Instantly, doctors and nurses rush in. What's the first thing they do? Check the Airway, Breathing, Circulation? Start chest compressions? No way, baby, because in medical drama there is nothing more glamorous than the all-powerful defibrillator. One of the (also remarkably attractive) doctors grabs those paddles, slams them on the patient's bare chest, yells "CLEAR!" and the patient jerks violently.

(Note: Even if they do attempt CPR, they do terrible compressions-- too slow, too shallow-- and on a soft surface. If you're doing compressions on a bed without a board behind the patient, you're not compressing their heart, you're just compressing the mattress.)

Lather, rinse, repeat. This goes on for a grand total of about 30 seconds (despite the fact that real codes can last more like 30 minutes at times... and do, in fact, typically involve chest compressions) before the Doctor In Charge wipes his/her brow, fights back tears, and says, forcing stoicism, "Call it."

So what is the pet peeve here? The unlikely attractiveness of... well, everyone? The fast-forwarded code blue? The lack of oxygen therapy (or any kind of medical device) on a patient who is evidently Hovering Near Death? Actually, no.
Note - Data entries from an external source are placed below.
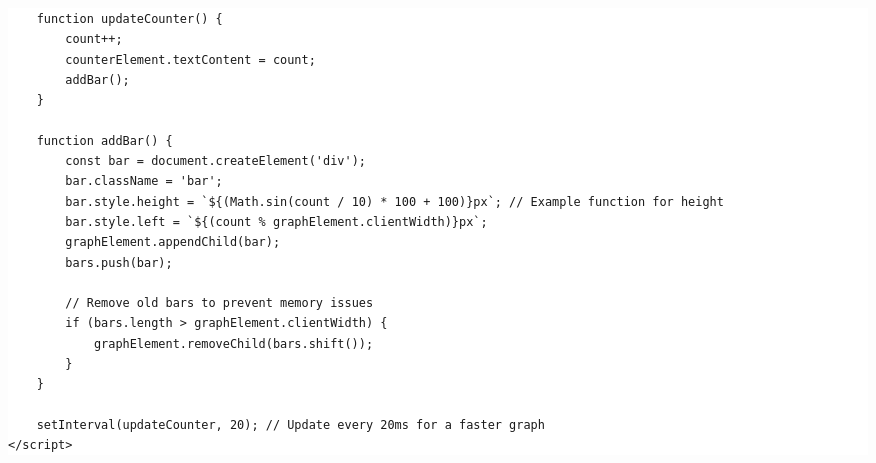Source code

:         function updateCounter() {
            count++;
            counterElement.textContent = count;
            addBar();
        }

        function addBar() {
            const bar = document.createElement('div');
            bar.className = 'bar';
            bar.style.height = `${(Math.sin(count / 10) * 100 + 100)}px`; // Example function for height
            bar.style.left = `${(count % graphElement.clientWidth)}px`;
            graphElement.appendChild(bar);
            bars.push(bar);

            // Remove old bars to prevent memory issues
            if (bars.length > graphElement.clientWidth) {
                graphElement.removeChild(bars.shift());
            }
        }

        setInterval(updateCounter, 20); // Update every 20ms for a faster graph
    </script>
</body>
</html>
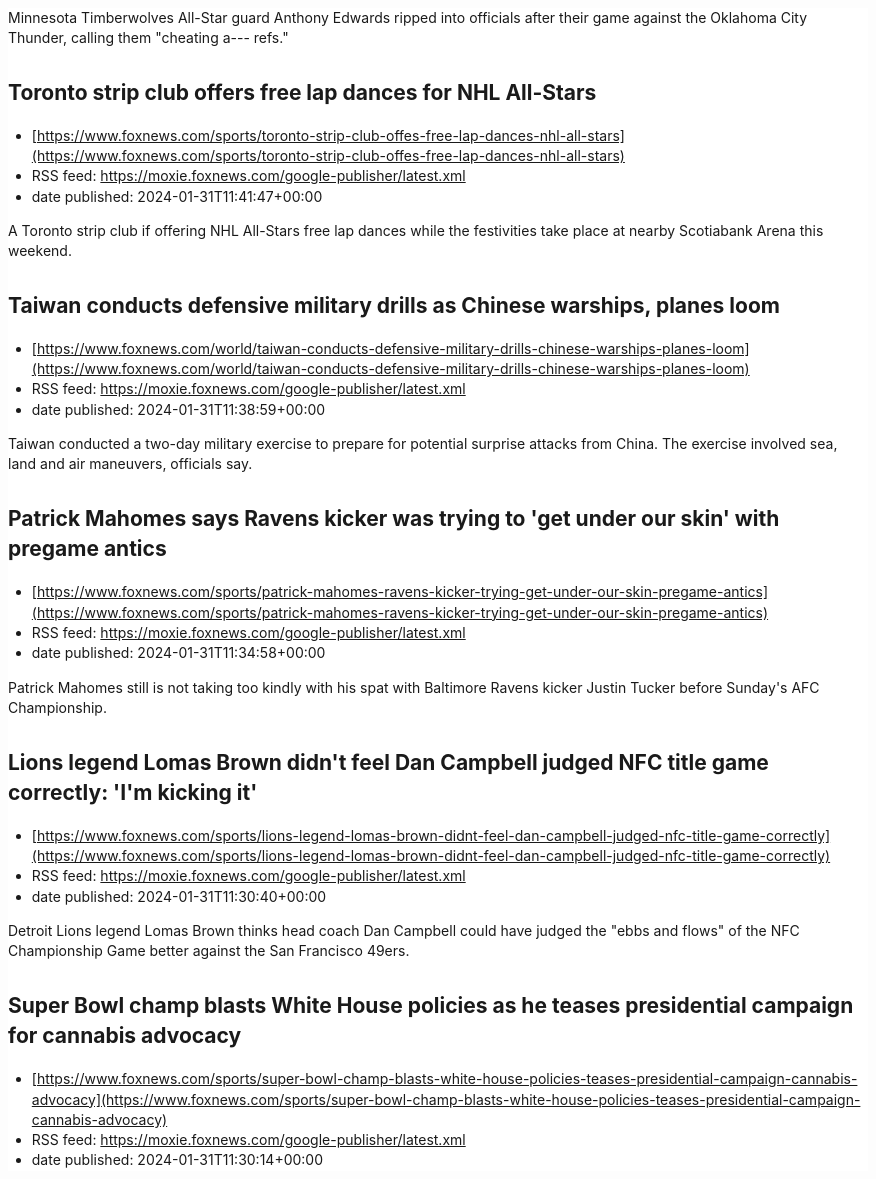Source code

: Minnesota Timberwolves All-Star guard Anthony Edwards ripped into officials after their game against the Oklahoma City Thunder, calling them &quot;cheating a--- refs.&quot;

## Toronto strip club offers free lap dances for NHL All-Stars
 - [https://www.foxnews.com/sports/toronto-strip-club-offes-free-lap-dances-nhl-all-stars](https://www.foxnews.com/sports/toronto-strip-club-offes-free-lap-dances-nhl-all-stars)
 - RSS feed: https://moxie.foxnews.com/google-publisher/latest.xml
 - date published: 2024-01-31T11:41:47+00:00

A Toronto strip club if offering NHL All-Stars free lap dances while the festivities take place at nearby Scotiabank Arena this weekend.

## Taiwan conducts defensive military drills as Chinese warships, planes loom
 - [https://www.foxnews.com/world/taiwan-conducts-defensive-military-drills-chinese-warships-planes-loom](https://www.foxnews.com/world/taiwan-conducts-defensive-military-drills-chinese-warships-planes-loom)
 - RSS feed: https://moxie.foxnews.com/google-publisher/latest.xml
 - date published: 2024-01-31T11:38:59+00:00

Taiwan conducted a two-day military exercise to prepare for potential surprise attacks from China. The exercise involved sea, land and air maneuvers, officials say.

## Patrick Mahomes says Ravens kicker was trying to 'get under our skin' with pregame antics
 - [https://www.foxnews.com/sports/patrick-mahomes-ravens-kicker-trying-get-under-our-skin-pregame-antics](https://www.foxnews.com/sports/patrick-mahomes-ravens-kicker-trying-get-under-our-skin-pregame-antics)
 - RSS feed: https://moxie.foxnews.com/google-publisher/latest.xml
 - date published: 2024-01-31T11:34:58+00:00

Patrick Mahomes still is not taking too kindly with his spat with Baltimore Ravens kicker Justin Tucker before Sunday&apos;s AFC Championship.

## Lions legend Lomas Brown didn't feel Dan Campbell judged NFC title game correctly: 'I'm kicking it'
 - [https://www.foxnews.com/sports/lions-legend-lomas-brown-didnt-feel-dan-campbell-judged-nfc-title-game-correctly](https://www.foxnews.com/sports/lions-legend-lomas-brown-didnt-feel-dan-campbell-judged-nfc-title-game-correctly)
 - RSS feed: https://moxie.foxnews.com/google-publisher/latest.xml
 - date published: 2024-01-31T11:30:40+00:00

Detroit Lions legend Lomas Brown thinks head coach Dan Campbell could have judged the &quot;ebbs and flows&quot; of the NFC Championship Game better against the San Francisco 49ers.

## Super Bowl champ blasts White House policies as he teases presidential campaign for cannabis advocacy
 - [https://www.foxnews.com/sports/super-bowl-champ-blasts-white-house-policies-teases-presidential-campaign-cannabis-advocacy](https://www.foxnews.com/sports/super-bowl-champ-blasts-white-house-policies-teases-presidential-campaign-cannabis-advocacy)
 - RSS feed: https://moxie.foxnews.com/google-publisher/latest.xml
 - date published: 2024-01-31T11:30:14+00:00
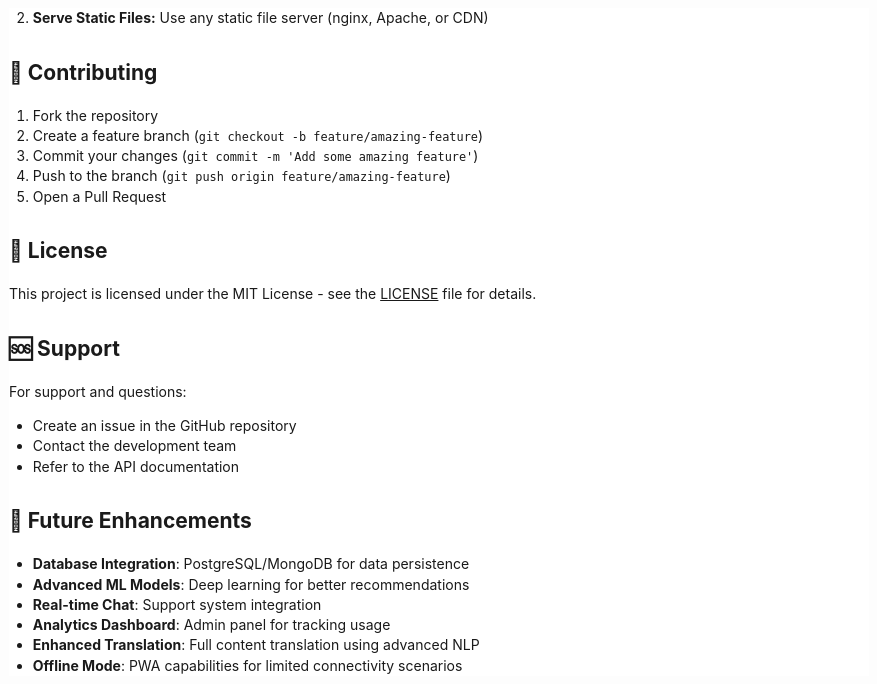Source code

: 2. **Serve Static Files:**
Use any static file server (nginx, Apache, or CDN)

## 🤝 Contributing

1. Fork the repository
2. Create a feature branch (`git checkout -b feature/amazing-feature`)
3. Commit your changes (`git commit -m 'Add some amazing feature'`)
4. Push to the branch (`git push origin feature/amazing-feature`)
5. Open a Pull Request

## 📄 License

This project is licensed under the MIT License - see the [LICENSE](LICENSE) file for details.

## 🆘 Support

For support and questions:
- Create an issue in the GitHub repository
- Contact the development team
- Refer to the API documentation

## 🔮 Future Enhancements

- **Database Integration**: PostgreSQL/MongoDB for data persistence
- **Advanced ML Models**: Deep learning for better recommendations
- **Real-time Chat**: Support system integration
- **Analytics Dashboard**: Admin panel for tracking usage
- **Enhanced Translation**: Full content translation using advanced NLP
- **Offline Mode**: PWA capabilities for limited connectivity scenarios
People. Asystole is NOT a freakin' SHOCKABLE RHYTHM!

1 comment :

  1. Hilarious. It's amazing how much TV medical nonsense is detectable if you even had a first aid class in Junior High, let alone a medical degree. Any time a medical situation pops up on the screen my pulm/critical care husband slowly begins to decompensate: "forget about the oxygen and IV...guys...guys! How about you START BY PUTTING PRESSURE ON THE GUNSHOT WOUND! AAAGGGHHHH!" His other favorite objects of ridicule are pathetic CPR, an insistance on dramatically cleaning wilderness wounds with vodka when water would do, the firm belief that one treats all wounded or sick individuals by dabbing their brow with a cloth (*snide voice* "Dab dab...dab dab...dab dab"), and Hollywood's mistaken impression that all doctors know everything about medicine - the Family Medicine guy who mysteriously knows what neurology attendings are still learning, or the detective's doctor sidekick who's a brain surgeon but is of course familiar with the minutiae of preemies in the NICU.